Nous voilà au cœur du débat, et les débats furent rudes, parfois houleux. La survie doit-elle se payer à n’importe quel prix, car la liberté n’a pas de prix, et en particulier aux yeux de ceux qui en ont été privés. En témoignent ceux qui préfèrent rester à la rue plutôt que de se faire héberger dans un centre qui leur rappelle trop la prison.

Si, de crainte d’être mis derrière les barreaux, on n’ose pas faire un bras d’honneur au vigile qui nous réveille à coups de pieds dans les côtes, en nous traitant comme des chiens, on ne sera jamais respecté, on restera des sous-hommes privés de dignité.
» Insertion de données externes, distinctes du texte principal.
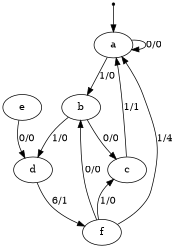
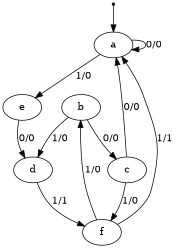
  digraph {
    rankdir=TB
    INIT [shape=point]
    n2 [label=a]
    n3 [label=b]
    n4 [label=c]
    n5 [label=d]
    n6 [label=f]
    e
    INIT -> n2
    n2 -> n2 [label="0/0"]
-   n2 -> n3 [label="1/0"]
+   n2 -> e [label="1/0"]
    n3 -> n4 [label="0/0"]
    n3 -> n5 [label="1/0"]
-   n4 -> n2 [label="1/1"]
-   n6 -> n4 [label="1/0"]
-   n5 -> n6 [label="6/1"]
-   n6 -> n2 [label="1/4"]
-   n6 -> n3 [label="0/0"]
+   n4 -> n2 [label="0/0"]
+   n4 -> n6 [label="1/0"]
+   n5 -> n6 [label="1/1"]
+   n6 -> n2 [label="1/1"]
+   n6 -> n3 [label="1/0"]
    e -> n5 [label="0/0"]
  }
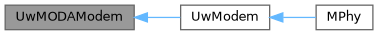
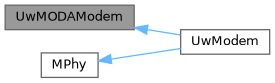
  digraph {
    rankdir=LR
    node [color=gray40 fillcolor=white fontname=Helvetica fontsize=10 shape=box style=filled]
    edge [color=steelblue1 dir=back fontname=Helvetica fontsize=10 labelfontname=Helvetica labelfontsize=10 style=solid]
    n1 [fillcolor=grey60 fontcolor=black height=0.2 label=UwMODAModem width=0.4]
    n2 [height=0.2 label=UwModem width=0.4]
    n3 [height=0.2 label=MPhy width=0.4]
    n1 -> n2
-   n2 -> n3
+   n3 -> n2
  }
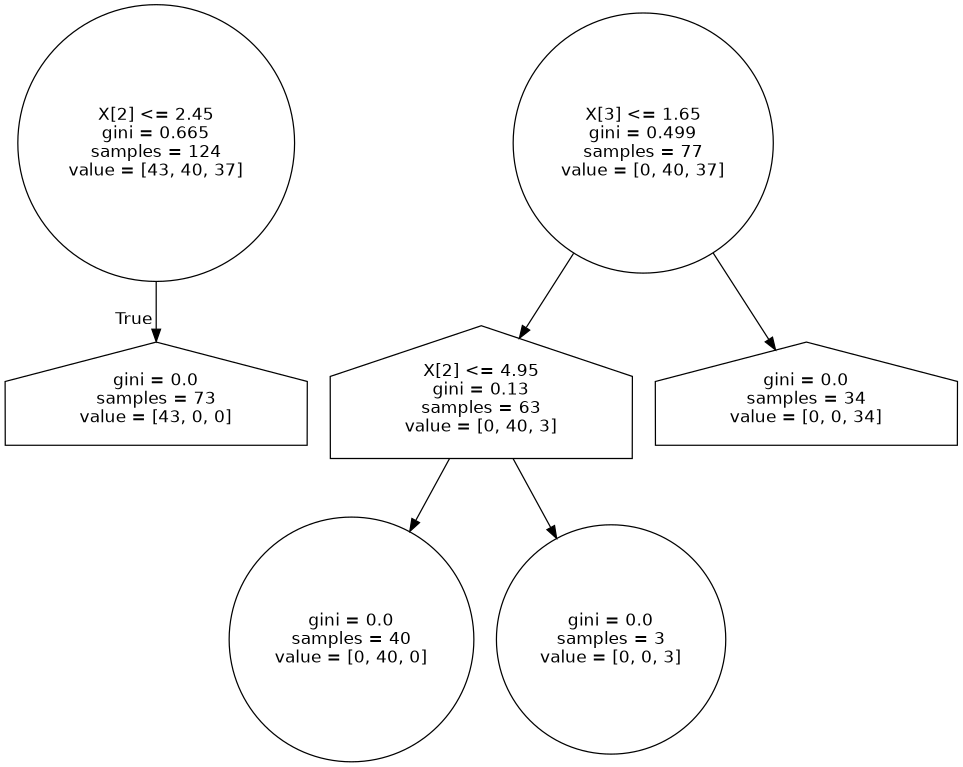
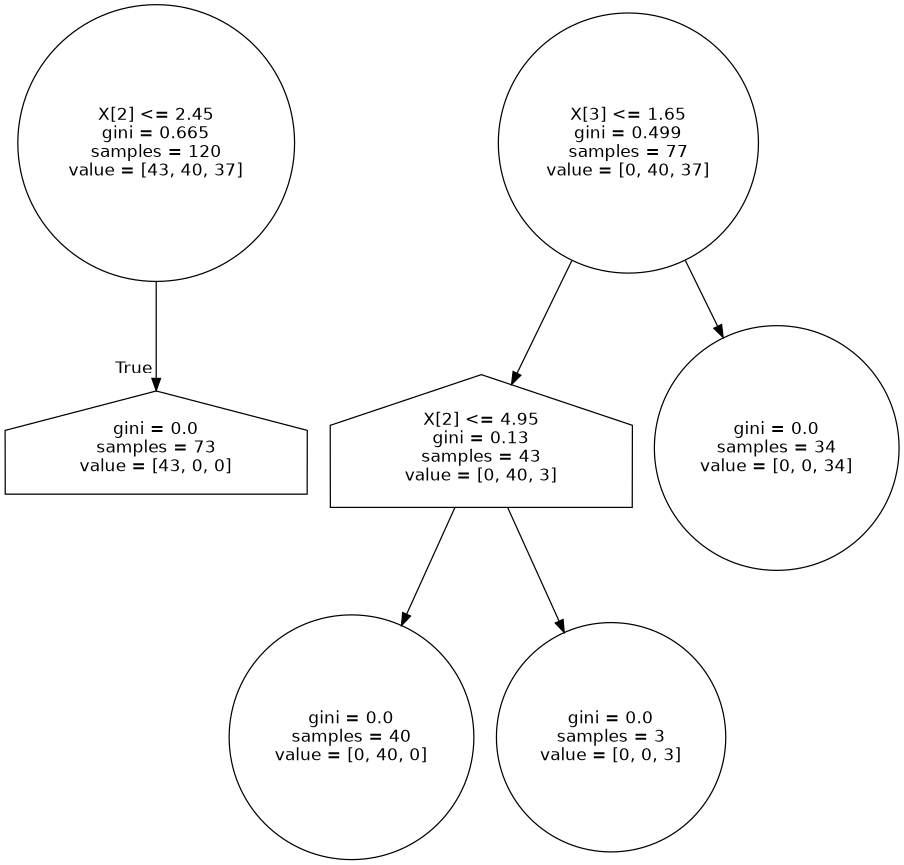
  digraph {
    node [fontname=helvetica shape=circle]
    edge [fontname=helvetica]
-   n1 [label="X[2] <= 2.45\ngini = 0.665\nsamples = 124\nvalue = [43, 40, 37]"]
+   n1 [label="X[2] <= 2.45\ngini = 0.665\nsamples = 120\nvalue = [43, 40, 37]"]
    n2 [label="gini = 0.0\nsamples = 73\nvalue = [43, 0, 0]" shape=house]
    n3 [label="X[3] <= 1.65\ngini = 0.499\nsamples = 77\nvalue = [0, 40, 37]"]
-   n4 [label="X[2] <= 4.95\ngini = 0.13\nsamples = 63\nvalue = [0, 40, 3]" shape=house]
-   n5 [label="gini = 0.0\nsamples = 34\nvalue = [0, 0, 34]" shape=house]
+   n4 [label="X[2] <= 4.95\ngini = 0.13\nsamples = 43\nvalue = [0, 40, 3]" shape=house]
+   n5 [label="gini = 0.0\nsamples = 34\nvalue = [0, 0, 34]"]
    n6 [label="gini = 0.0\nsamples = 40\nvalue = [0, 40, 0]"]
    n7 [label="gini = 0.0\nsamples = 3\nvalue = [0, 0, 3]"]
    n1 -> n2 [headlabel=True labelangle=45 labeldistance=2.5]
    n3 -> n4
    n3 -> n5
    n4 -> n6
    n4 -> n7
  }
L’humiliation d’être considéré comme un déchet humain est la pire des choses. L’important, c’est de pouvoir lever la tête ensemble, sans laisser personne derrière soi.

Le respect passe avant tout. Il n’a pas de prix. Plutôt crever que d’être méprisé et on est méprisé quand on est assimilé à des détritus dont il faut débarrasser les gares, quand on est jour et nuit du gibier et de la racaille pour les flics, simplement parce qu’on se retrouve à la rue. Parce qu’on est des humains comme les autres, on veut être respectés. Parce qu’on est des citoyens comme les autres, on veut être libres. Parce que chacun est égal devant la loi, on refuse toute discrimination.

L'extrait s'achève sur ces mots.